In practice, it would be cleaner and more future-proof to use a crate like metrics_exporter_prometheus in combination with metrics.
Furthermore,
the manager exposes a /readyz
and /livez
endpoint for Kubernetes to check the health of the manager.
#![allow(unused)] fn main() { async fn worker_api(worker_set: Addr<WorkerSetState>) -> std::io::Result<()> { HttpServer::new(move || { App::new() .app_data(web::Data::new(worker_set.clone())) .route("/ws/", web::get().to(worker)) .route("/readyz", web::get().to(ready)) .route("/livez", web::get().to(live)) .route("/metrics", web::get().to(metrics)) .route("/shutdown", web::post().to(shutdown)) }) .bind(("0.0.0.0", 8080))? .run() .await } }
The /shutdown
endpoint is used to force-stop the worker set, which kills the process.
This endpoint is called by the CI/CD pipeline to force-restart the manager,
to ensure that the manager is always running the latest version of the code.
Lichess only allows one connection per bot, so the manager needs to be briefly shut down to reconnect to Lichess on a new version.
Ongoing games are not canceled,
because the workers are stateful and will continue to play the game until it is finished.
If the worker crashes, the manager will notice this, and forfeit the game.
Workers
The workers are the actual chess engines.

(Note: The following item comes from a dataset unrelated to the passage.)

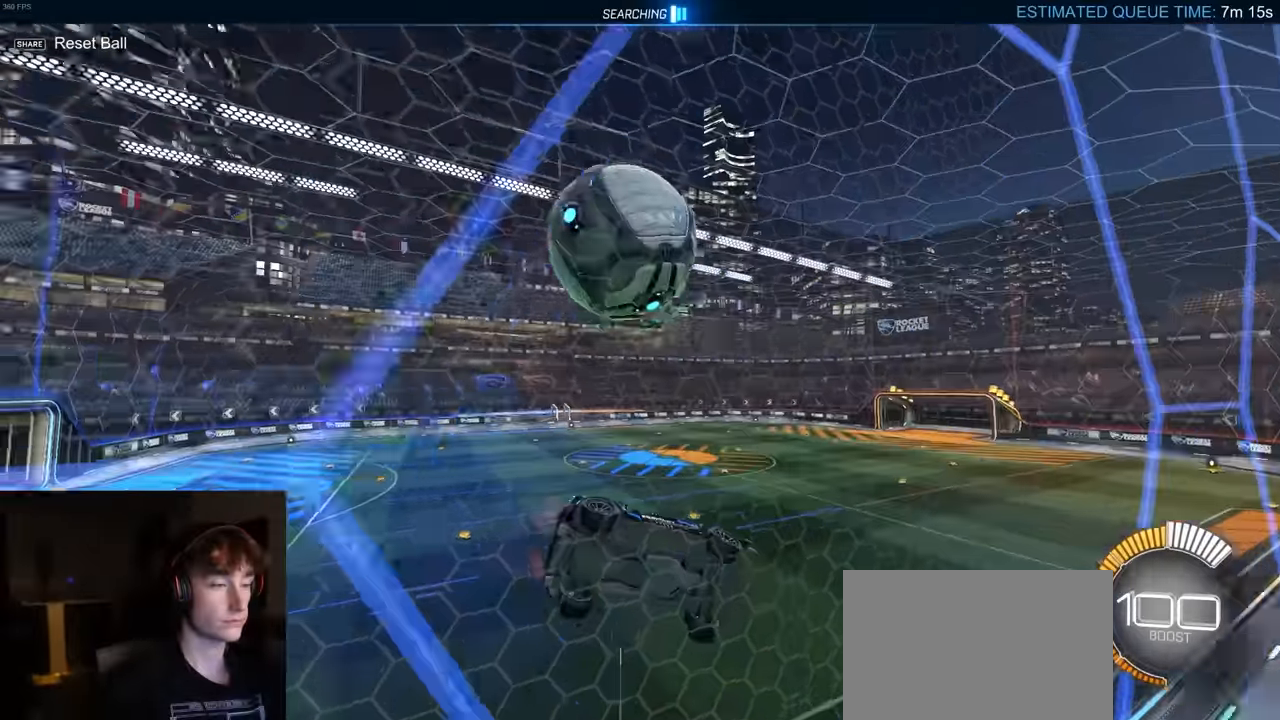
{"buttons": ["CIRCLE", "R1", "R2"], "left_stick": "left", "right_stick": "center", "events": [[100, "CROSS", "up"], [116, "CIRCLE", "down"], [133, "R1", "down"], [266, "TRIANGLE", "down"], [466, "TRIANGLE", "up"]]}
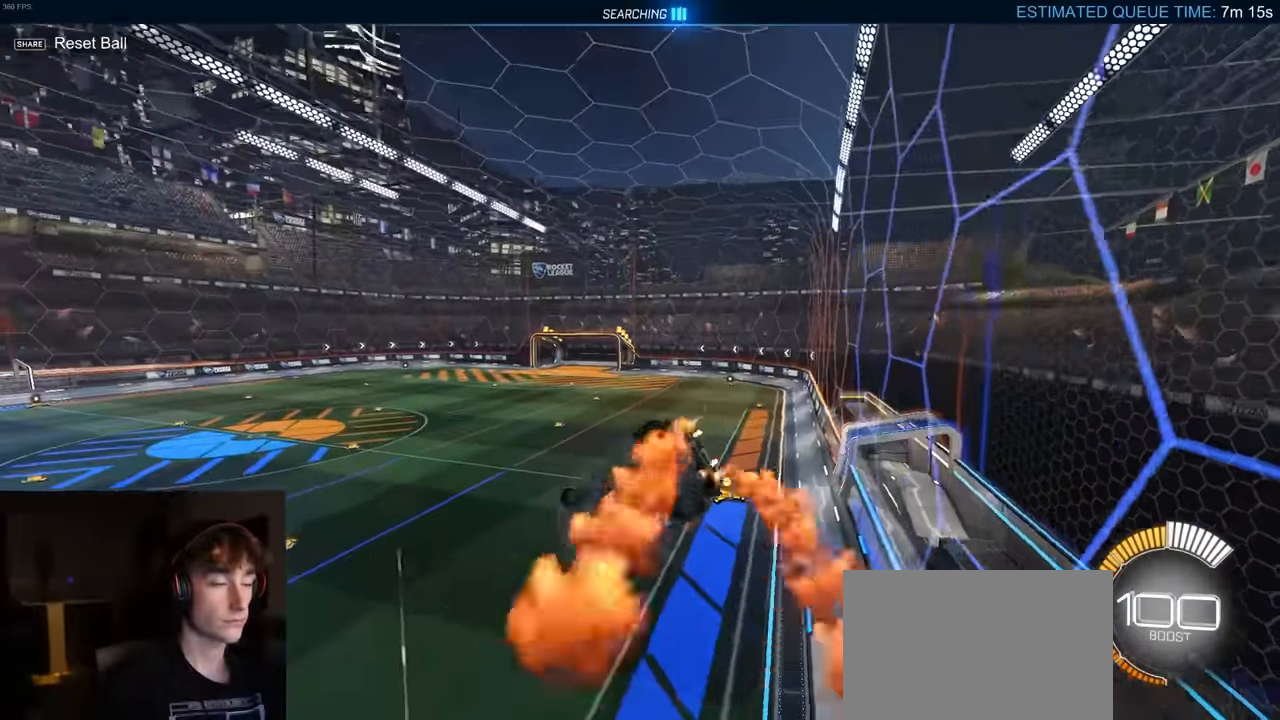
{"buttons": ["CIRCLE", "R1", "R2"], "left_stick": "right", "right_stick": "center", "events": [[66, "left_stick", "up-left"], [200, "CIRCLE", "up"], [216, "left_stick", "center"], [266, "CROSS", "down"], [316, "CIRCLE", "down"], [416, "CROSS", "up"], [416, "left_stick", "right"]]}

As written above, they connect to the manager over a websocket connection,
and wait until they are assigned a game.
When a game is assigned, the worker will start a new instance of the chess engine,
read the events from a separate websocket connection to Lichess,
and make moves based on the events.
All of this is handled in the async fn play(..)
function.
Kubernetes
Finally, the Kubernetes deployment consists out of the manager (with Recreate
deployment strategy),
and a fixed number of workers.
The number of workers could, in theory, be automatically upscaled by the manager.
Downscaling is not possible, because the workers are stateful and need to finish their games;
it should be possible to signal to Kubernetes which nodes are idle, and thus preferred for shutdown,
but this is currently unimplemented.
Ideally, the workers would be stateless, such that they can be scaled up and down as needed, without any disconnects.